El bioterrorismo es el acto criminal por el que se siembra el pánico, el horror y la muerte de personas, a través del uso ilegal de armas químicas o biológicas. El filósofo alemán hoy más leído en Europa, Peter Sloterdijk, de la Universidad de Karlruhe, dice que el 22 de abril de 1915 comenzó un nuevo tiempo en la historia: los alemanes derramaron sobre las trincheras francesas ayudados por vientos favorables, 5.700 botellas de gas mostaza. Tras formarse una trinchera de 6 km de ancho que el viento hacía avanzar, los soldados no podían respirar aire puro sino intoxicado. Miles de muertos fue el saldo. Comenzó así la siembra del terror desde el dominio del aire. Después de los ataques con gas tóxico, el aire perdió su inocencia. Como los aviones de las guerras mundiales o los del 11 de septiembre de 2001, el espacio aéreo también perdió hace un siglo su inocencia.


Hubo también en 2001 en EEUU, once personas que fueron infectadas de "ántrax'', normalmente carteros o quienes recibían la correspondencia. De pronto, al abrir las cartas, sus cuerpos asumieron el ántrax, bacteria mortal si no se le detiene y trata a tiempo. Gracias a Dios ninguna de ellas murió por esto. 


El bioterrorismo no es sino el intento de suplir la racionalidad esencial por su negación radical, es decir por un intento de construir lo humano desde lo irracional. ¿Absurdo? Ciertamente. Entre los flagelos de nuestro tiempo, el terrorismo es quizá la apuesta mayor por el absurdo irracional.
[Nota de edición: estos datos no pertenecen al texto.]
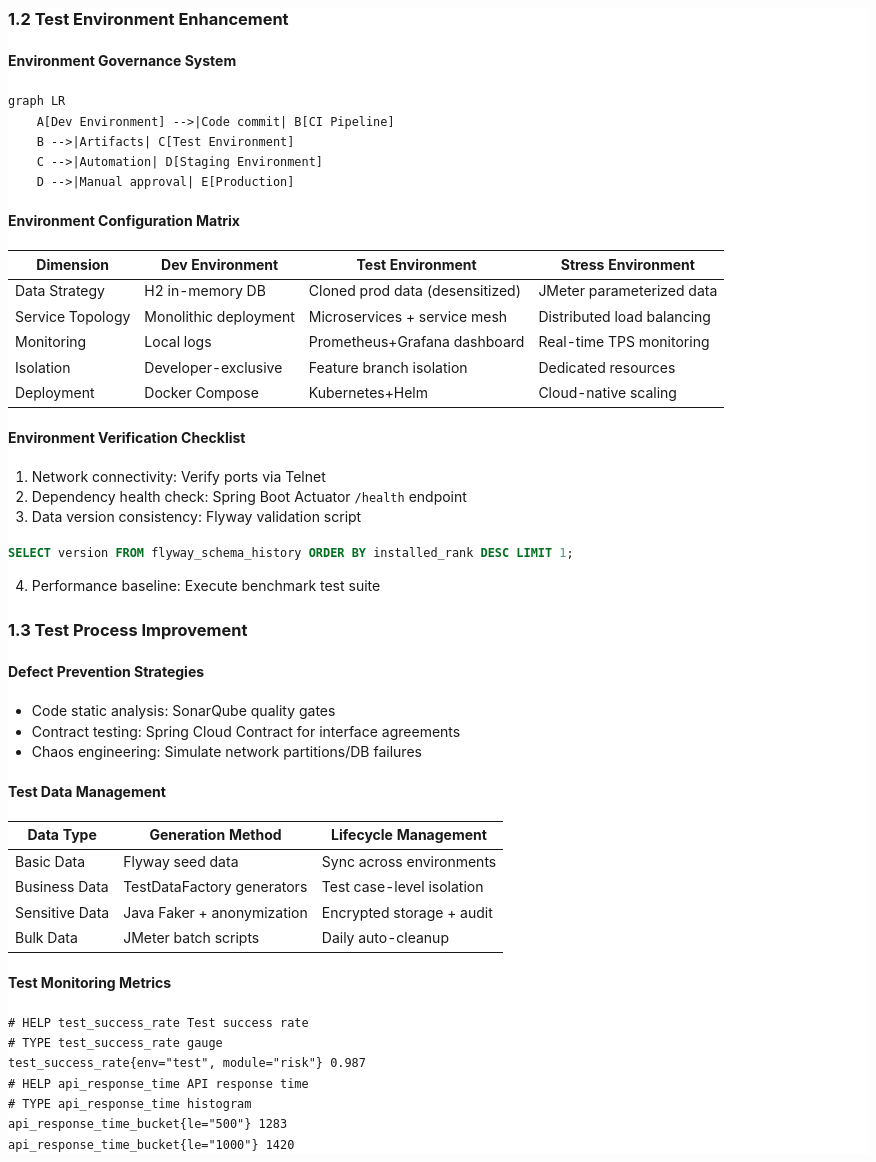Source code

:### 1.2 Test Environment Enhancement
#### Environment Governance System
```mermaid
graph LR
    A[Dev Environment] -->|Code commit| B[CI Pipeline]
    B -->|Artifacts| C[Test Environment]
    C -->|Automation| D[Staging Environment]
    D -->|Manual approval| E[Production]
```

#### Environment Configuration Matrix
| Dimension        | Dev Environment       | Test Environment                | Stress Environment         |
| ---------------- | --------------------- | ------------------------------- | -------------------------- |
| Data Strategy    | H2 in-memory DB       | Cloned prod data (desensitized) | JMeter parameterized data  |
| Service Topology | Monolithic deployment | Microservices + service mesh    | Distributed load balancing |
| Monitoring       | Local logs            | Prometheus+Grafana dashboard    | Real-time TPS monitoring   |
| Isolation        | Developer-exclusive   | Feature branch isolation        | Dedicated resources        |
| Deployment       | Docker Compose        | Kubernetes+Helm                 | Cloud-native scaling       |

#### Environment Verification Checklist
1. Network connectivity: Verify ports via Telnet
2. Dependency health check: Spring Boot Actuator `/health` endpoint
3. Data version consistency: Flyway validation script
```sql
SELECT version FROM flyway_schema_history ORDER BY installed_rank DESC LIMIT 1;
```
4. Performance baseline: Execute benchmark test suite

### 1.3 Test Process Improvement
#### Defect Prevention Strategies
- Code static analysis: SonarQube quality gates
- Contract testing: Spring Cloud Contract for interface agreements
- Chaos engineering: Simulate network partitions/DB failures

#### Test Data Management
| Data Type      | Generation Method          | Lifecycle Management      |
| -------------- | -------------------------- | ------------------------- |
| Basic Data     | Flyway seed data           | Sync across environments  |
| Business Data  | TestDataFactory generators | Test case-level isolation |
| Sensitive Data | Java Faker + anonymization | Encrypted storage + audit |
| Bulk Data      | JMeter batch scripts       | Daily auto-cleanup        |

#### Test Monitoring Metrics
```prometheus
# HELP test_success_rate Test success rate
# TYPE test_success_rate gauge
test_success_rate{env="test", module="risk"} 0.987
# HELP api_response_time API response time
# TYPE api_response_time histogram
api_response_time_bucket{le="500"} 1283
api_response_time_bucket{le="1000"} 1420
```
Contando con estrategias subversivas, dirigidas a la destrucción de personas y de cosas, asestando golpes no ya en objetivos militares sino en los lugares donde transcurre la vida cotidiana, el terrorismo se ha transformado en una red oscura de complicidades políticas, con sofisticados medios técnicos y avales financieros. Se mata a sangre fría. Esa es la primera condición para que la ira se propague a escala universal: a sangre fría. 


El terrorista de hoy tiene al servicio de su irracionalidad instrumentos inconmensurablemente más eficaces que el fuego utilizado por Nerón para destruir Roma y por ello su presencia destruye la esperanza y perturba a los prudentes.


Sólo se puede vencer al terrorismo recuperando el orden; no cualquier orden, sino el que impone las "cosas en su lugar'', ese mismo orden que sustenta la paz y la belleza como enseñó San Agustín luego de contemplar desde su fe cristiana el dolor que soportaron en su tiempo frente a la irracionalidad de la corrupción de la cultura antigua y de la barbarie de los inciviles. El mismo Agustín escribió 4 Sermones explicando la calamidad que significó en el 410 el saqueo de la Eterna Roma a manos de los visigodos de Alarico. La providencia divina habría de ser la clave de lectura para no caer en el desánimo completo, en la pluma del obispo de Hipona.


Y para aquella minúscula porción de personas que aún creen en la "guerra santa", digámoslo claramente: "guerra santa" es una contradicción en los términos. Ninguna guerra es buena. No trae frutos de justicia.


Para construir una nueva cultura donde la paz sea cimiento de las relaciones entre hombres no basta el discurso de mera denuncia y el uso de la fuerza represora. Es necesario actuar suprimiendo sus causas profundas, donde radica el verdadero desorden, base y origen de las diversas manifestaciones de violencia cuyo amplio espectro abarca desde el miedo a usar de la propia libertad hasta el odio a la libertad del otro que impulsa a la comisión de hechos donde la destrucción y la muerte producen generalizado pánico. En otras palabras, luchar contra el terrorismo debilitando sus causas. Este es el camino obligado. Cualquier proyecto que mantenga separados dos derechos indivisibles e interdependientes como el de la paz y el de un desarrollo integral y solidario está condenado al fracaso.

Por el Pbro. Dr. José Juan García
Vicerrector de la Universidad Católica de Cuyo.